Adjust the Quality of Service or QOS.

Every account already wil have a default QOS defined.

In some cases a different QOS is required, to Modifying Quality of service use the following command :

# default QOS
sudo sacctmgr modify user where name=<username> set DefaultQOS=<defaultQOSname>
# additional QOS (temporary)
sudo sacctmgr modify user where name=<username> set QOS+=<additionalQOSname>
# remove additional QOS (temporary)
sudo sacctmgr modify user where name=<username> set QOS-=<additionalQOSname>

Creating new Accounts

Creating new accounts (read reasearch groups) :

sudo sacctmgr create account name=<groupname> parent=<faculty> fairshare=1

The fair share factor is the amount of investment in K€ !

dump userdatabase

In order to recover or get an overview of all the activated account an dump configuration file can be generated using following command :

sudo sacctmgr-dump

This will create a ctit_<date>.cfg file containing all the accounts/users and their priority factor structure.

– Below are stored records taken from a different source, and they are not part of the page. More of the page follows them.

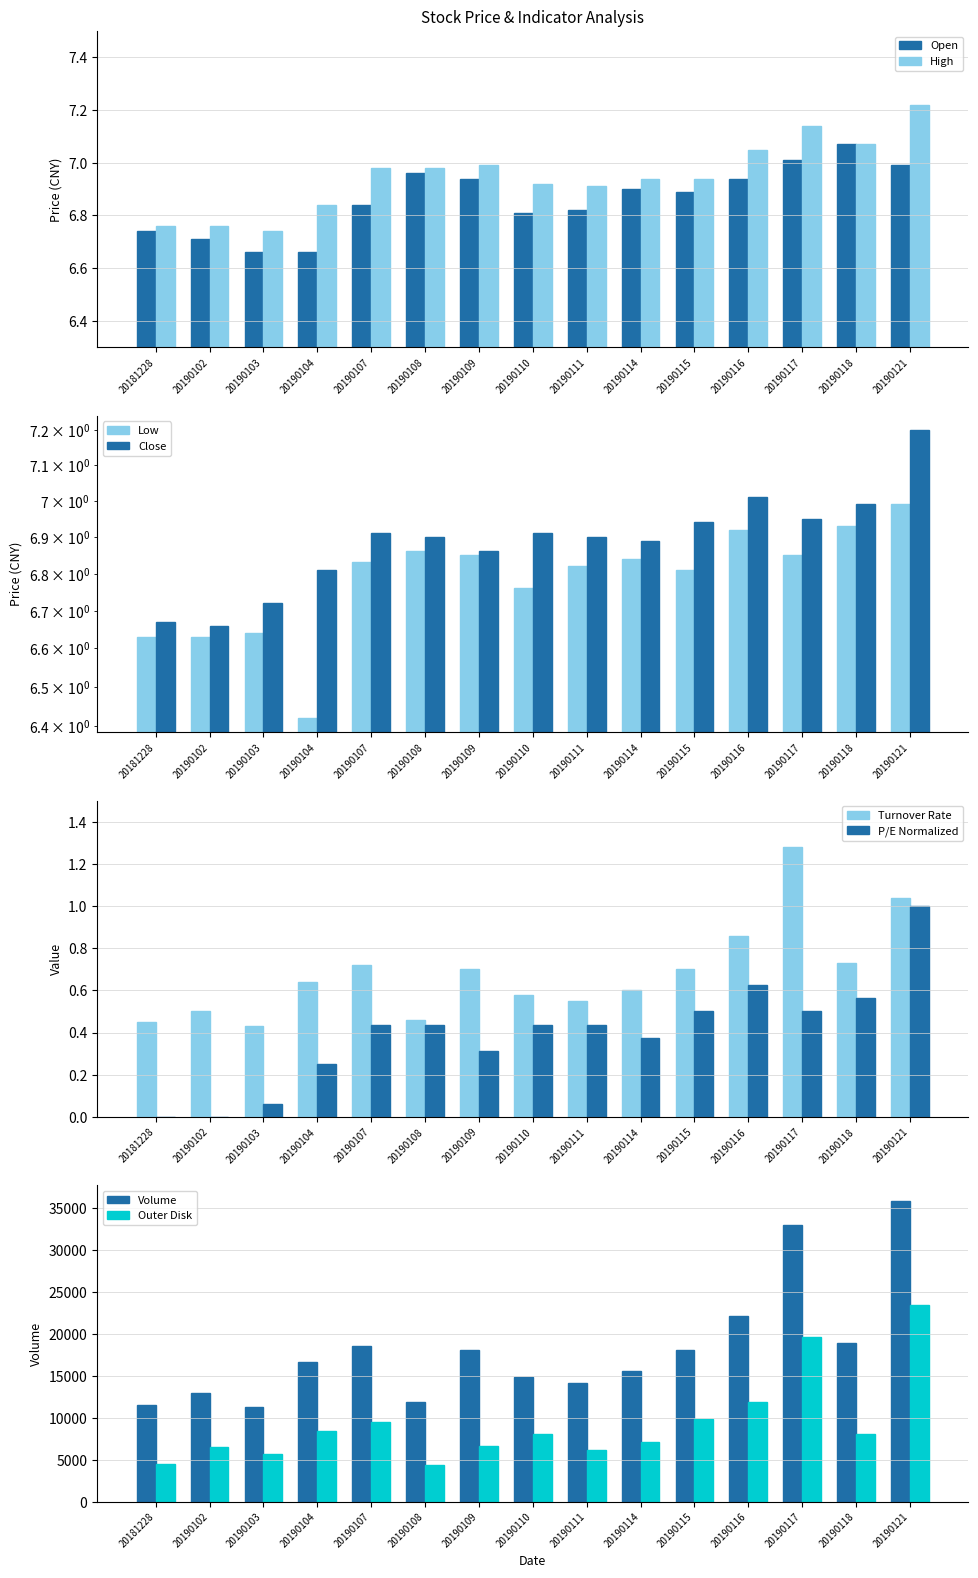

At which label does Open reach its peak?

20190118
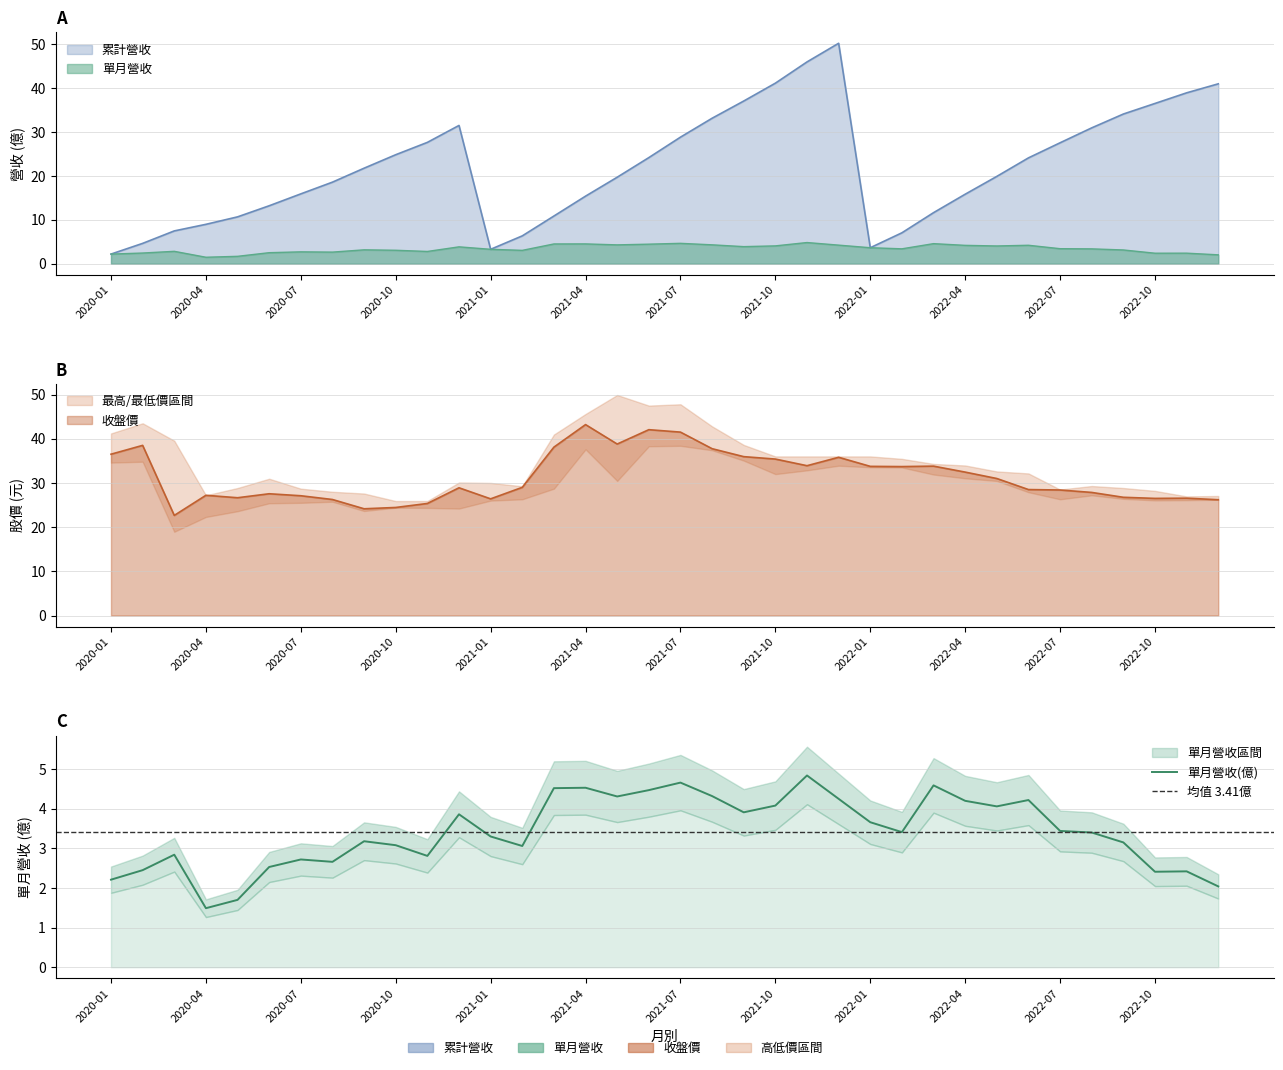

Reading left to right, extract all data points from this chart.

累計營收(億): 2.2	4.7	7.5	9.0	10.7	13.2	15.9	18.6	21.8	24.9	27.7	31.5	3.3	6.4	10.9	15.4	19.7	24.2	28.9	33.2	37.1	41.1	46.0	50.2	3.7	7.1	11.7	15.8	19.9	24.1	27.6	31.0	34.1	36.5	39.0	41.0
單月營收(億): 2.2	2.5	2.8	1.5	1.7	2.5	2.7	2.7	3.2	3.1	2.8	3.9	3.3	3.1	4.5	4.5	4.3	4.5	4.7	4.3	3.9	4.1	4.8	4.2	3.7	3.4	4.6	4.2	4.1	4.2	3.4	3.4	3.1	2.4	2.4	2.0
收盤價: 36.5	38.5	22.6	27.2	26.6	27.6	27.1	26.2	24.1	24.4	25.4	28.9	26.4	29.0	38.1	43.2	38.8	42.0	41.5	37.8	36.0	35.4	33.9	35.8	33.8	33.7	33.8	32.5	31.0	28.5	28.4	27.9	26.8	26.5	26.6	26.2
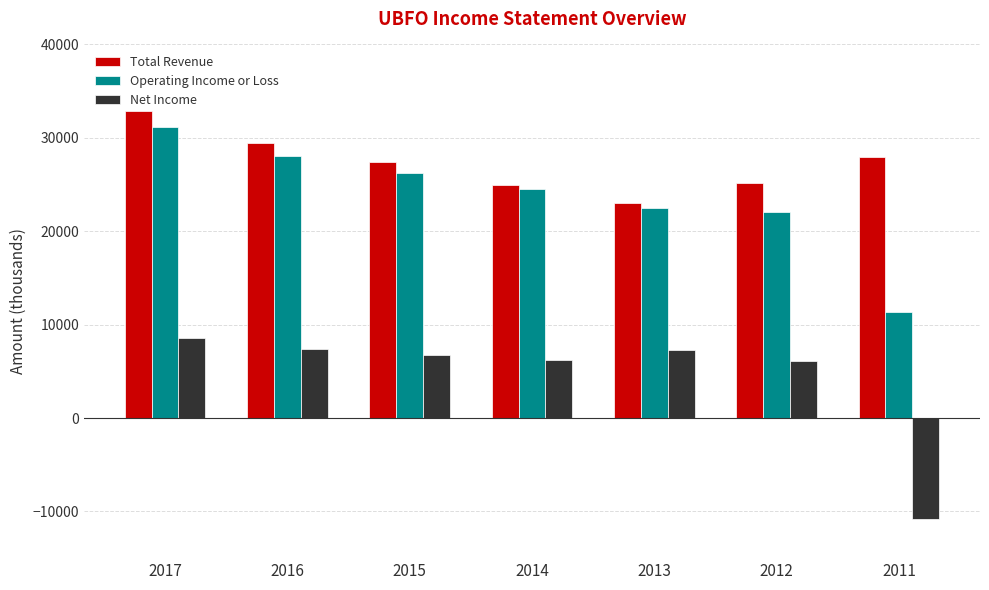

Is it true that Total Revenue equals 25000 at 2014?

True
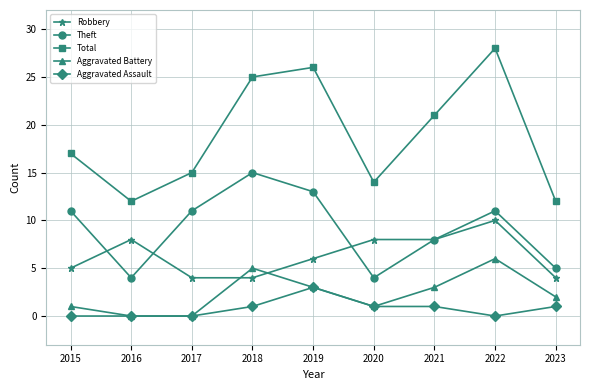

Does the chart display data point markers on the line(s)?

Yes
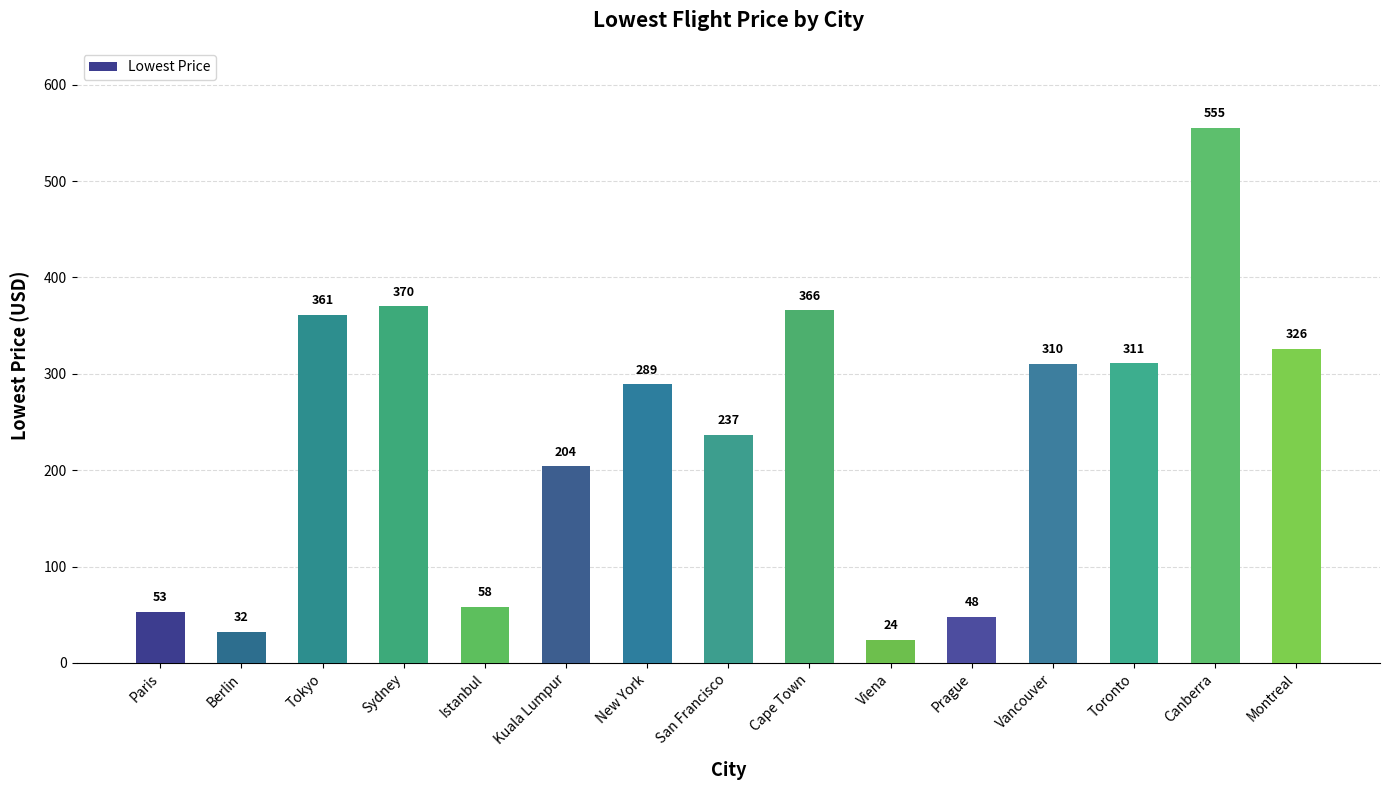

Rank the categories by value from lowest to highest.

Viena, Berlin, Prague, Paris, Istanbul, Kuala Lumpur, San Francisco, New York, Vancouver, Toronto, Montreal, Tokyo, Cape Town, Sydney, Canberra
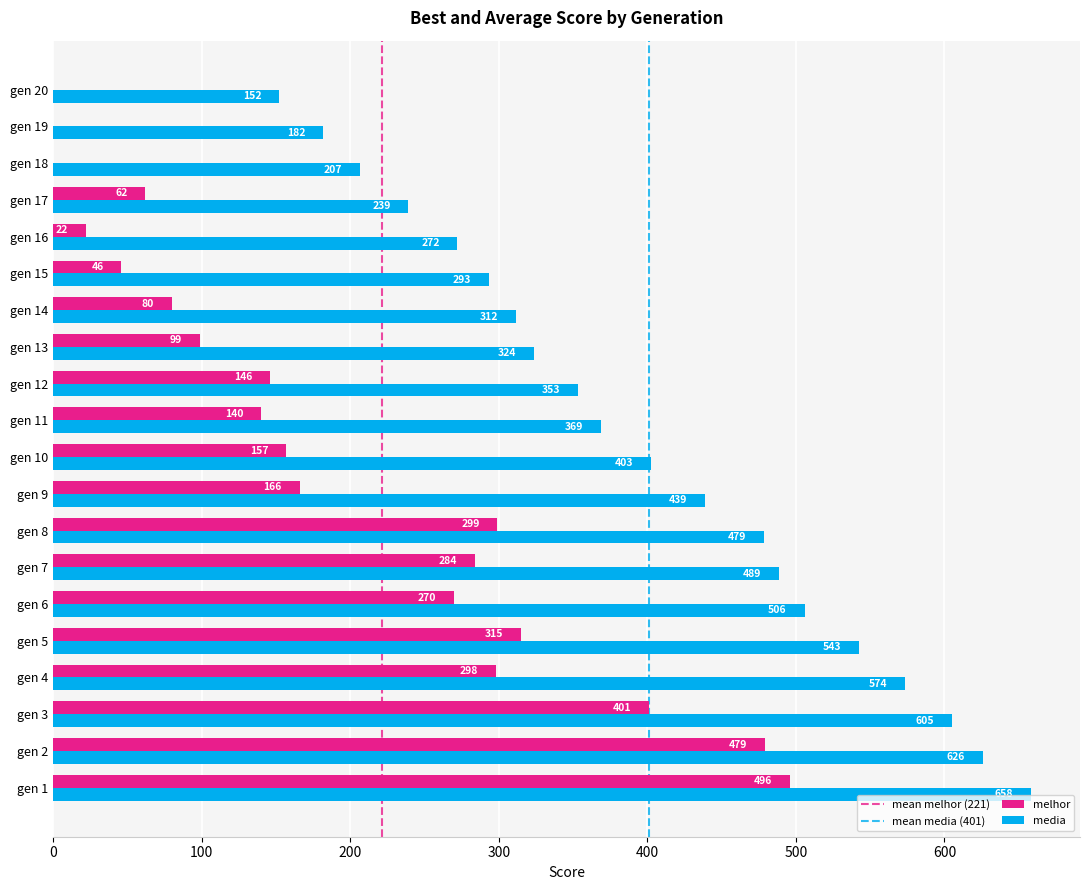

Which series has the largest total across all categories?

media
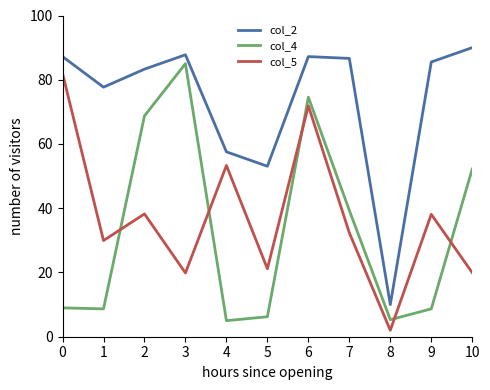

At how many categories does at least one series exceed 70?

8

GPU's can be monitored using the tools supplied in the module nvidia/nvtop :

module load nvidia/nvtop

To monitor the GPU's on a specific node, use one of the following commands :

nvidia-smi-node <nodename>
nvtop-node <nodename>

To show the jobs assigned gpu, use the following command :

scontrol show job <jobid> -d

Note : look for GRES=gpu(IDX:…)

Utilization reports can be generated using one of the following commands :

 sreport cluster AccountUtilization cluster=ctit start=1/1/21 end=12/31/21 > Utilisation_2021
 sreport cluster AccountUtilizationByUser cluster account=<account_name> start=2020-03-25 end=2020-03-25
 sreport cluster AccountUtilizationByUser cluster user=<user_name> start=2020-03-25 end=2020-03-25

create maintenance reservation

To create a maintenance reservation use the following command :

scontrol create reservation starttime=2022-03-23T8:00:00 duration=480 user=root flags=maint,ignore_jobs nodes=ALL

terminate running jobs

squeue -ho %A -t R | xargs -n 1 scancel 

stopping slurm daemons

scontrol shutdown

undraining a node

sudo scontrol update NodeName=<node_name> State=DOWN Reason="undraining"
sudo scontrol update NodeName=<node_name> State=RESUME

system serial number

sudo dmidecode -s system-serial-number

To keep the power usage at a lower level, compute nodes not being used will powerdown after a certain amount of time. These definitions are located in the slurm.conf file. See the SuspendTime for the actual time. To disable this functionality change to following line:

#SuspendExcParts=debug

to:

SuspendExcParts=debug